Always delighted to join in an intellectual pursuit of something worthwhile, but not if it starts from several obviously incorrect premises.

Red/blue shift is a continuum phenomenon. It has nothing in common with quantum mechanics. Nor the mass of the source.

The fact that gravitation does not appear to be mediated by a quantised carrier is interesting, but has nothing to do with units of measurement. What is more interesting is the unipolar nature of gravitation, and the experimental determination of the speed of gravity.

You said:

'Red/blue shift is a continuum phenomenon. It has nothing in common with quantum mechanics. Nor the mass of the source."

Unquote:

These phenomenon exist in our 1 universe and cannot logically be isolated from each other. The energy transition of an Fe57 source emitting a photon and the mossbauer receiving a photon are quantum process. The vertical experiment (PR) is inclusive of red shift, blue shift phenomenon, and the shift of frequency in light is a quantum process.

I am only setting out on incorrect premise if you state the premise being replaced as absolute. No physicist anywhere should state GR as the absolute theory. It clearly isn't! However any theory that supersedes GR does need to be mathematically proportional to GR or it will not be viable. To deem something as unworthy one first has to understand it.

So far I cannot seem to persuade you to consider that I am proposing that it is GR gravitational time dilation that is the time phenomenon measuring the length of a standard second - as we humans have defined the measurement of such via the rotations our planet in relation to the sun - in that the frequency of a cesium atom's frequency of energy transition at ground level, earth, exactly matches 1 full rotation of the planet divided into the units of the second that we measure the 'passage' of time by.

...And that it is light that will display behaviour during the 'passage' of time, due to the inverted time dilation phenomenon if viewed without relativistic mass.

Note - the 'passage' of time is sequential events of past, present, future, and the phenomenon of time is gravitational time dilation of both types, (and motion related time dilation).

All sequential events occur 'in' inverted time.

To understand this, it is required that you recognise that mass will experience time in relation to the main body of mass (earth), and that mass in elevation to mass, its energy and frequency increases. This being GR gravitational time dilation.

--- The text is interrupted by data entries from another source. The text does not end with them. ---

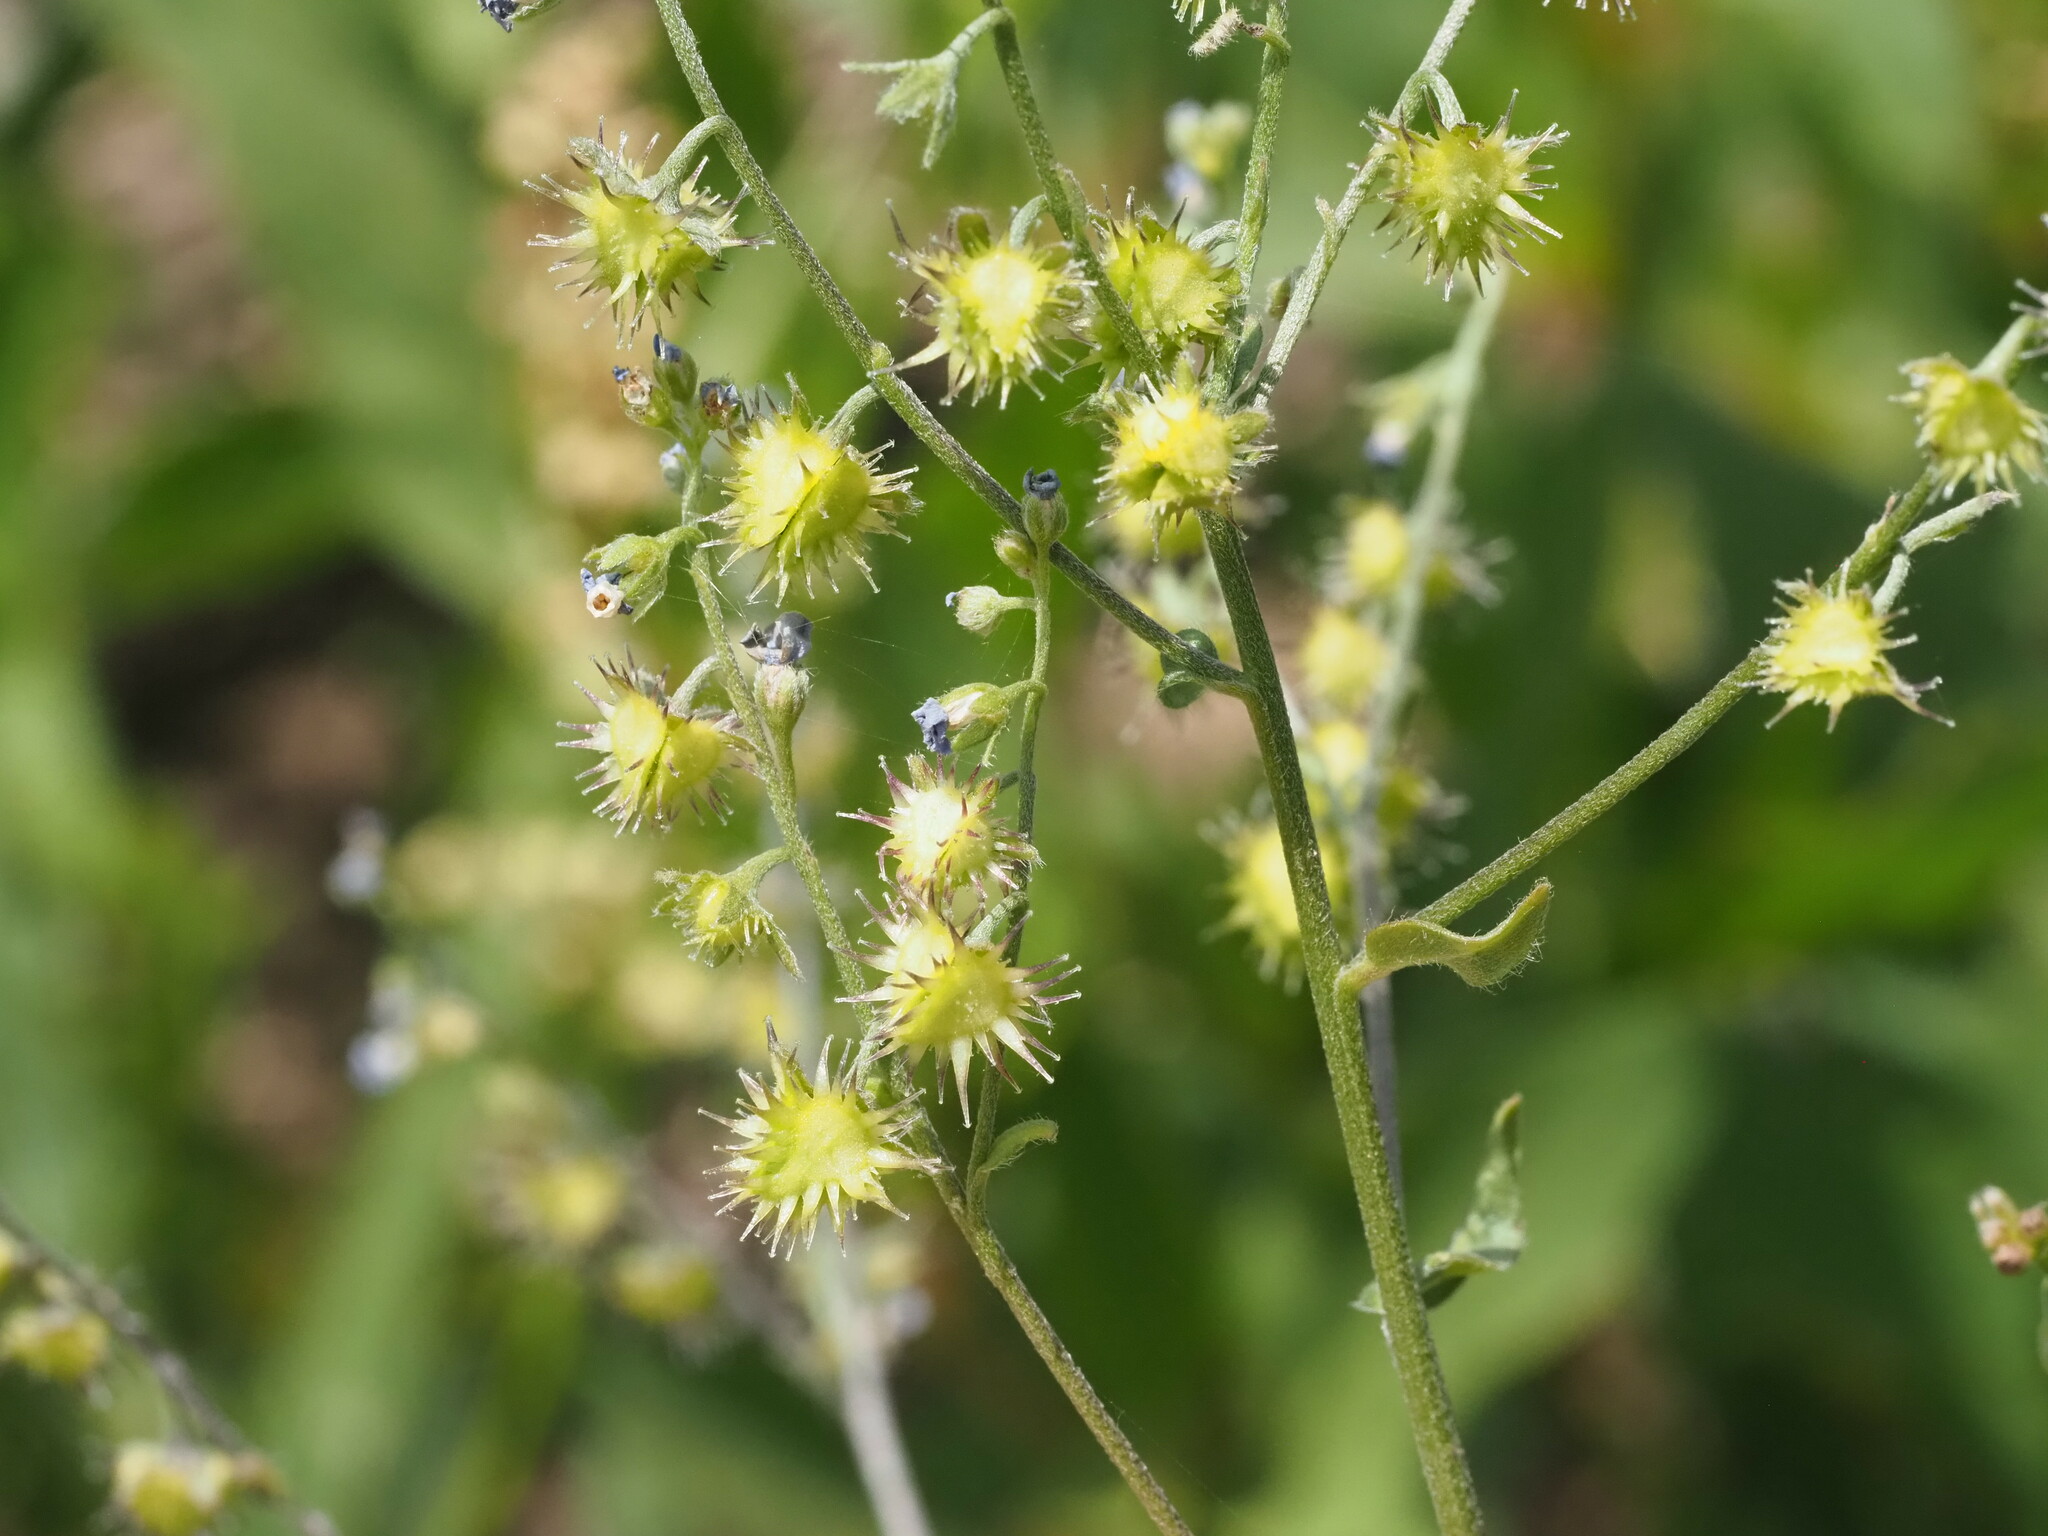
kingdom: Plantae
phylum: Tracheophyta
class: Magnoliopsida
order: Boraginales
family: Boraginaceae
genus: Hackelia
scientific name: Hackelia micrantha
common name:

And that emitted lights frequency is always reduced in elevation from earth, no matter its direction of travel into or away from a gravity field. You don't need to bring relativity into it, just 2 graphs. One showing the decreased energy changes of blue shifted, or red shifted light in the gravity field of 'space' receding away from earth, and the other showing the increase in energy experienced by the cesium atomic clock in the gravity field of 'space' receding away from earth.

The increase in energy and frequency for light increases the closer it gets to the body of mass.

The increase in energy and frequency for anything with rest mass increases the further away it is placed from the body of mass.

I think I am correct in stating these 2 phenomenon as proven by experiment, although I appreciate that nobody has been viewing the results in the way that I am proposing.

Yes the speed of gravitational acceleration is well documented, and is a measurement recorded via a GR time dilated clock in free fall

as per metres per standard second. The clock is not travelling at relativistic speeds, so motion related time dilation is not relevant, and the changes it experiences due to the slowing of its time as it moves into the lower gravity potential, within the remit of the experiment, are negligible. The clock has measured metres per standard second.

To calculate inverted time dilation... via the speed, distance, time formula, turn the acceleration of gravity, this being a speed, into a time value, (time value (a)), and add, (or subtract if calculating a value of g that is above 9.807m|s2), this value of time to, (or from), the length of a standard second. (as per maths earlier this thread)

Turn the extra or lesser length of wavelength of gravitationally shifted light into a time value (time value (b)), by dividing the extra or lesser length by speed of light.

The relevant time values of (a) 'should' match the gravitationally shifted time values of (b).